Thank you, once again, for a fantastic MOPS meeting, ladies! The food was delicious, the company spectacular and the discussion stimulating. For those of you who missed us, here's the scoop:
We enjoyed breakfast as usual - hot and sans children. We talked and talked.
Lorna Brooks, one of our Mentor moms, shared a short Thanksgiving devotional from Ann Voskamp's devotional book One Thousand Gifts. The excerpt was about the whirlwind messes our children leave behind them - and our reactions. Ann shared her journey from frustration into thanksgiving and thus joy as she stepped away from a focus on the mess and into a place of present gratitude. She began giving thanks for the arms she has that allow her to pick up said messes. And thanks for the children who surround her and are able to help. And it transformed her anxiety-filled afternoon into a time of peace and rejoicing as they all continued on into the kitchen for a delightful chocolate treat. She wondered for us, "When did I stop thinking of life as dessert?"
Then Robin showed a short video clip by Lysa Terkeurst on Controlling Your Emotions. Lysa is always entertaining, with her personal examples, and she brought up some good points. She reminded us that conflict is going to happen when we are in relationship with other people, emotions are going to rise - and then she asked us to consider what we do with the conflict and emotions. She broke down four basic negative reactions for us and then offered some ways to spin them more positively. She said, "Conflict arises when we feel either Exposed or Opposed." Her four groups were:
- The Exploder who blames others
- The Exploder who shames herself
- The Stuffer who builds barriers
- The Stuffer that collects retaliation rocks
She recommended thinking about these things: the problem with blaming others is that you are attacking the person instead of the issue, in order to avoid shaming yourself - bring yourself a little perspective before you react, if you are a stuffer - don't build barriers and thus shut down communication - instead, implement honest boundaries and continue in communication, ask yourself if you are trying to prove that you're right or improve your relationship.
She ended with this fabulous verse out of The Message: Proverbs 18:21 - Words kill, words give life; their either poison or fruit - you choose.
So, after the video we enjoyed chatting with one another at our tables about her message. And then, we did a craft. To get us prepped for the holidays, we made Holiday-Themed Flour Sack Towels using flour sack towels (duh, I know), fusible interfacing (stitch-witchery) and fun fabric shapes.

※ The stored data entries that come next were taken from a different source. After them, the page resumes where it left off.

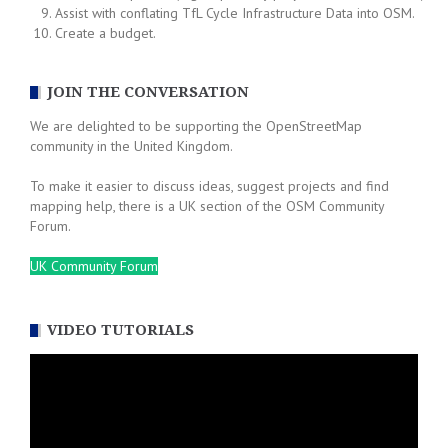
Assist with conflating TfL Cycle Infrastructure Data into OSM.
Create a budget.
JOIN THE CONVERSATION
We are delighted to be supporting the OpenStreetMap
community in the United Kingdom.
To make it easier to discuss ideas, suggest projects and find
mapping help, there is a UK section of the OSM Community
Forum.
UK Community Forum
VIDEO TUTORIALS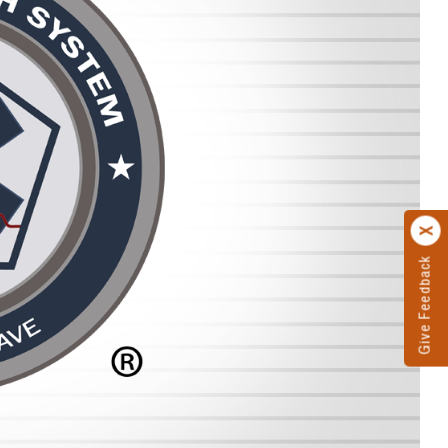
Give Feedback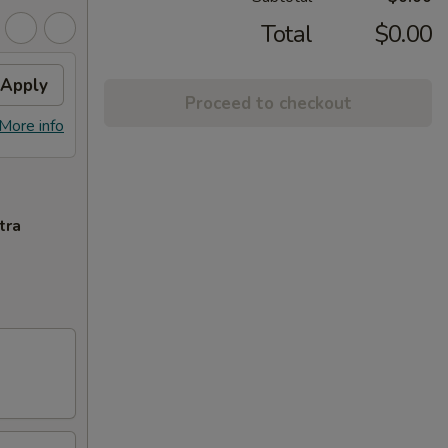
Total
$0.00
Apply
Proceed to checkout
More info
tra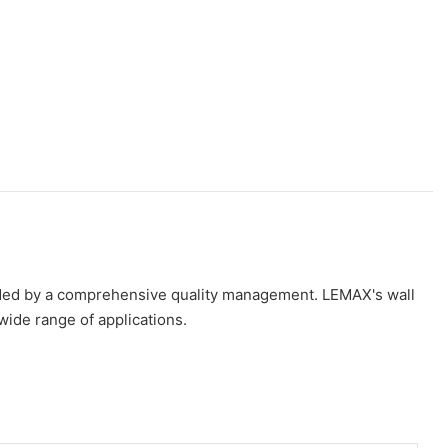
guided by a comprehensive quality management. LEMAX's wall
wide range of applications.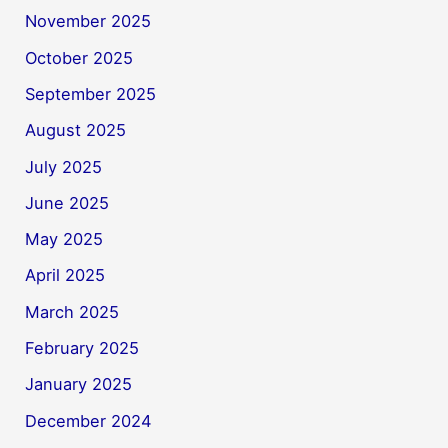
November 2025
October 2025
September 2025
August 2025
July 2025
June 2025
May 2025
April 2025
March 2025
February 2025
January 2025
December 2024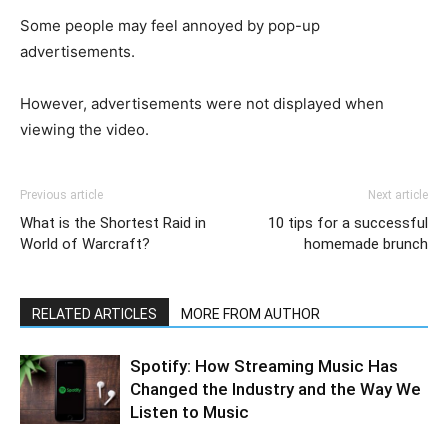
Some people may feel annoyed by pop-up
advertisements.
However, advertisements were not displayed when
viewing the video.
Previous article
Next article
What is the Shortest Raid in
10 tips for a successful
World of Warcraft?
homemade brunch
RELATED ARTICLES
MORE FROM AUTHOR
Spotify: How Streaming Music Has
Changed the Industry and the Way We
Listen to Music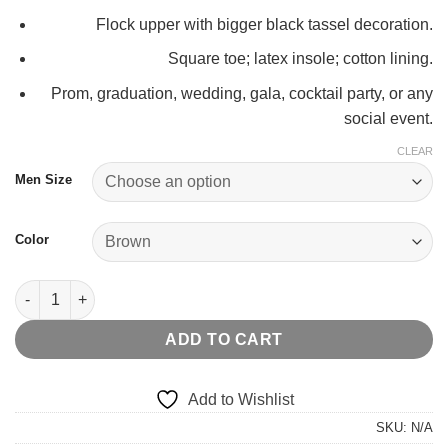
Flock upper with bigger black tassel decoration.
Square toe; latex insole; cotton lining.
Prom, graduation, wedding, gala, cocktail party, or any
social event.
CLEAR
Men Size
Color
BIG TASSELED LOAFER quantity
ADD TO CART
Add to Wishlist
SKU:
N/A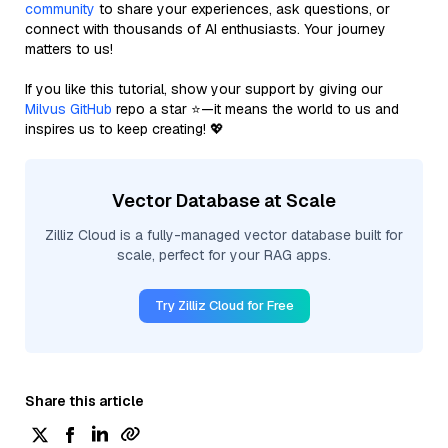
community
to share your experiences, ask questions, or
connect with thousands of AI enthusiasts. Your journey
matters to us!
If you like this tutorial, show your support by giving our
Milvus GitHub
repo a star ⭐—it means the world to us and
inspires us to keep creating! 💖
Vector Database at Scale
Zilliz Cloud is a fully-managed vector database built for
scale, perfect for your RAG apps.
Try Zilliz Cloud for Free
Share this article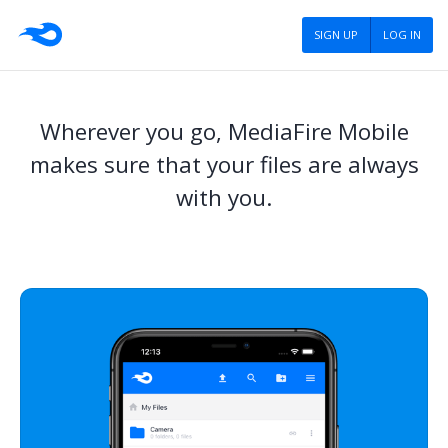
SIGN UP
LOG IN
Wherever you go, MediaFire Mobile
makes sure that your files are always
with you.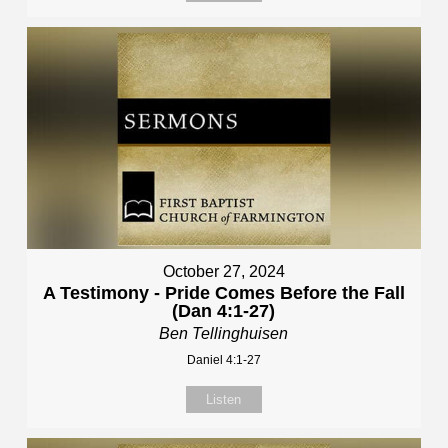
October 27, 2024
A Testimony - Pride Comes Before the Fall
(Dan 4:1-27)
Ben Tellinghuisen
Daniel 4:1-27
Listen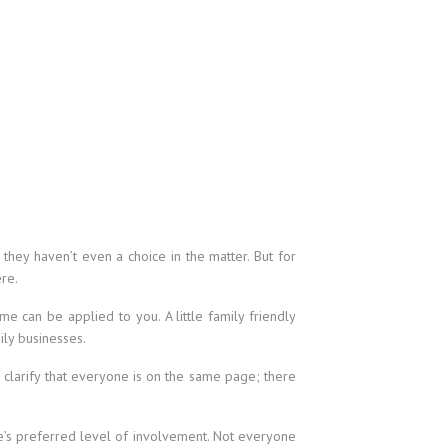
 they haven’t even a choice in the matter. But for
re.
e can be applied to you. A little family friendly
ly businesses.
o clarify that everyone is on the same page; there
e’s preferred level of involvement. Not everyone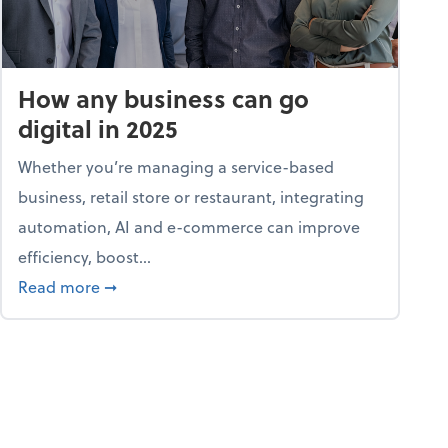
How any business can go
digital in 2025
Whether you’re managing a service-based
business, retail store or restaurant, integrating
automation, AI and e-commerce can improve
efficiency, boost...
ent
about How any business can go digital in 2025
Read more
➞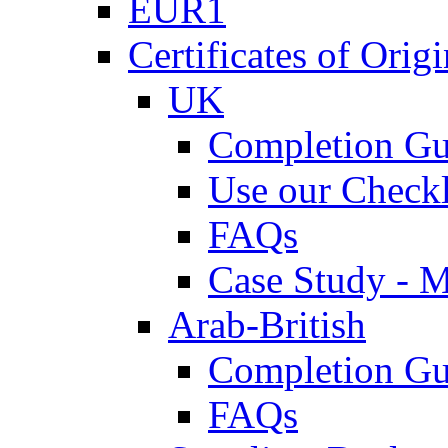
EUR1
Certificates of Origi
UK
Completion Gu
Use our Checkl
FAQs
Case Study - 
Arab-British
Completion Gu
FAQs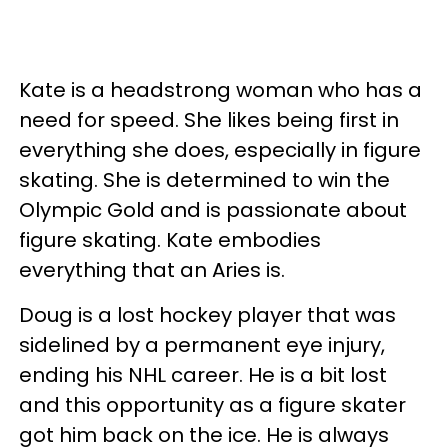
Kate is a headstrong woman who has a
need for speed. She likes being first in
everything she does, especially in figure
skating. She is determined to win the
Olympic Gold and is passionate about
figure skating. Kate embodies
everything that an Aries is.
Doug is a lost hockey player that was
sidelined by a permanent eye injury,
ending his NHL career. He is a bit lost
and this opportunity as a figure skater
got him back on the ice. He is always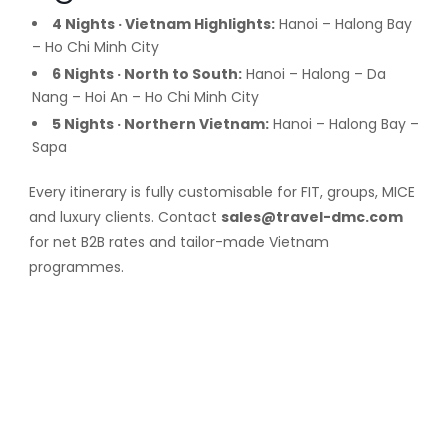
4 Nights · Vietnam Highlights:
Hanoi – Halong Bay
– Ho Chi Minh City
6 Nights · North to South:
Hanoi – Halong – Da
Nang – Hoi An – Ho Chi Minh City
5 Nights · Northern Vietnam:
Hanoi – Halong Bay –
Sapa
Every itinerary is fully customisable for FIT, groups, MICE
and luxury clients. Contact
sales@travel-dmc.com
for net B2B rates and tailor-made Vietnam
programmes.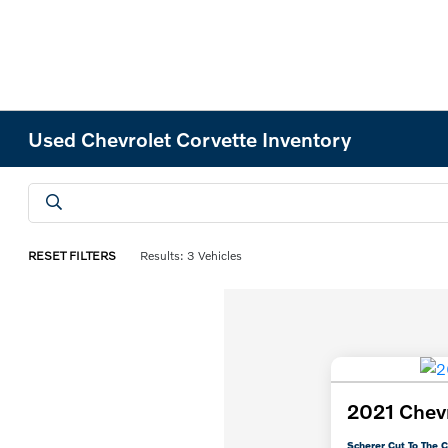
Used Chevrolet Corvette Inventory
RESET FILTERS
Results: 3 Vehicles
2021 Chevr
Scherer Cut To The C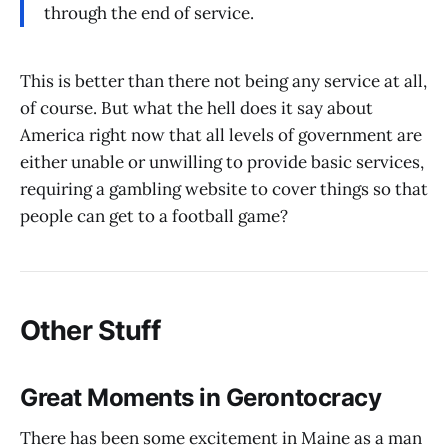
through the end of service.
This is better than there not being any service at all,
of course. But what the hell does it say about
America right now that all levels of government are
either unable or unwilling to provide basic services,
requiring a gambling website to cover things so that
people can get to a football game?
Other Stuff
Great Moments in Gerontocracy
There has been some excitement in Maine as a man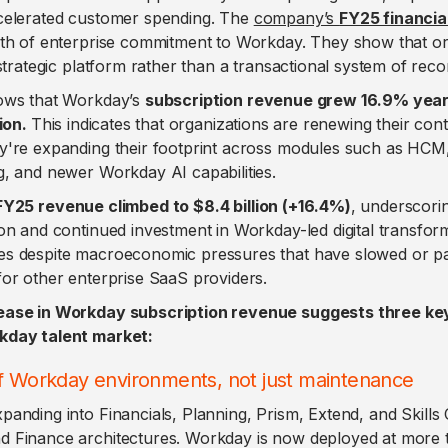
celerated customer spending. The
company’s
FY25 financial
pth of enterprise commitment to Workday. They show that or
 strategic platform rather than a transactional system of reco
ows that Workday’s
subscription revenue grew 16.9% year
lion.
This indicates that organizations are renewing their cont
y're expanding their footprint across modules such as HCM,
g, and newer Workday AI capabilities.
FY25 revenue climbed to $8.4 billion (+16.4%)
, underscori
on and continued investment in Workday-led digital transfo
es despite macroeconomic pressures that have slowed or p
for other enterprise SaaS providers.
ease in Workday subscription revenue suggests three k
kday talent market:
of Workday environments, not just maintenance
anding into Financials, Planning, Prism, Extend, and Skills
 Finance architectures. Workday is now deployed at more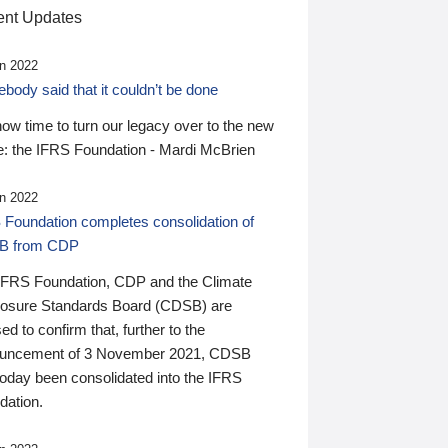
nt Updates
n 2022
ody said that it couldn’t be done
 now time to turn our legacy over to the new
: the IFRS Foundation - Mardi McBrien
n 2022
 Foundation completes consolidation of
B from CDP
IFRS Foundation, CDP and the Climate
losure Standards Board (CDSB) are
ed to confirm that, further to the
uncement of 3 November 2021, CDSB
today been consolidated into the IFRS
dation.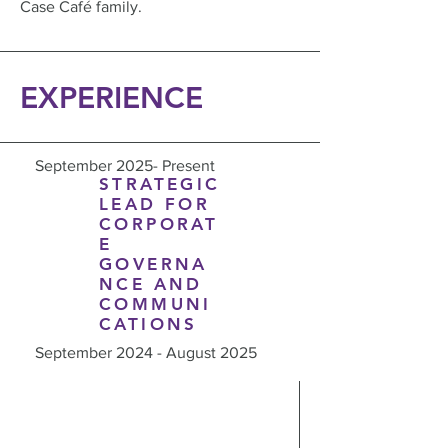
Case Café family.
EXPERIENCE
September 2025- Present
STRATEGIC
LEAD FOR
CORPORAT
E
GOVERNA
NCE AND
COMMUNI
CATIONS
September 2024 - August 2025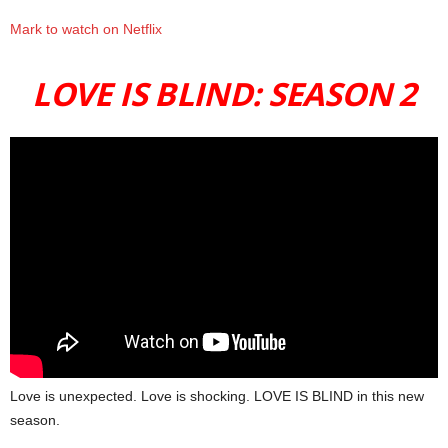
Mark to watch on Netflix
LOVE IS BLIND: SEASON 2
Love is unexpected. Love is shocking. LOVE IS BLIND in this new
season.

Those who finished theirs at the meeting left with a pretty great kitchen jump-start on the holiday season - and everyone else took their materials home for a fun afternoon craft during nap time. :) If you missed out on this activity and you're interested in getting a picture or the instructions, please email sheridanmorningmops@gmail.com and I'll make sure you get everything you need!
Have a WONDERFUL Thanksgiving everyone!!! See you the 2nd Wednesday of December (for our Christmas meeting - it's always festive and very fun - don't miss out).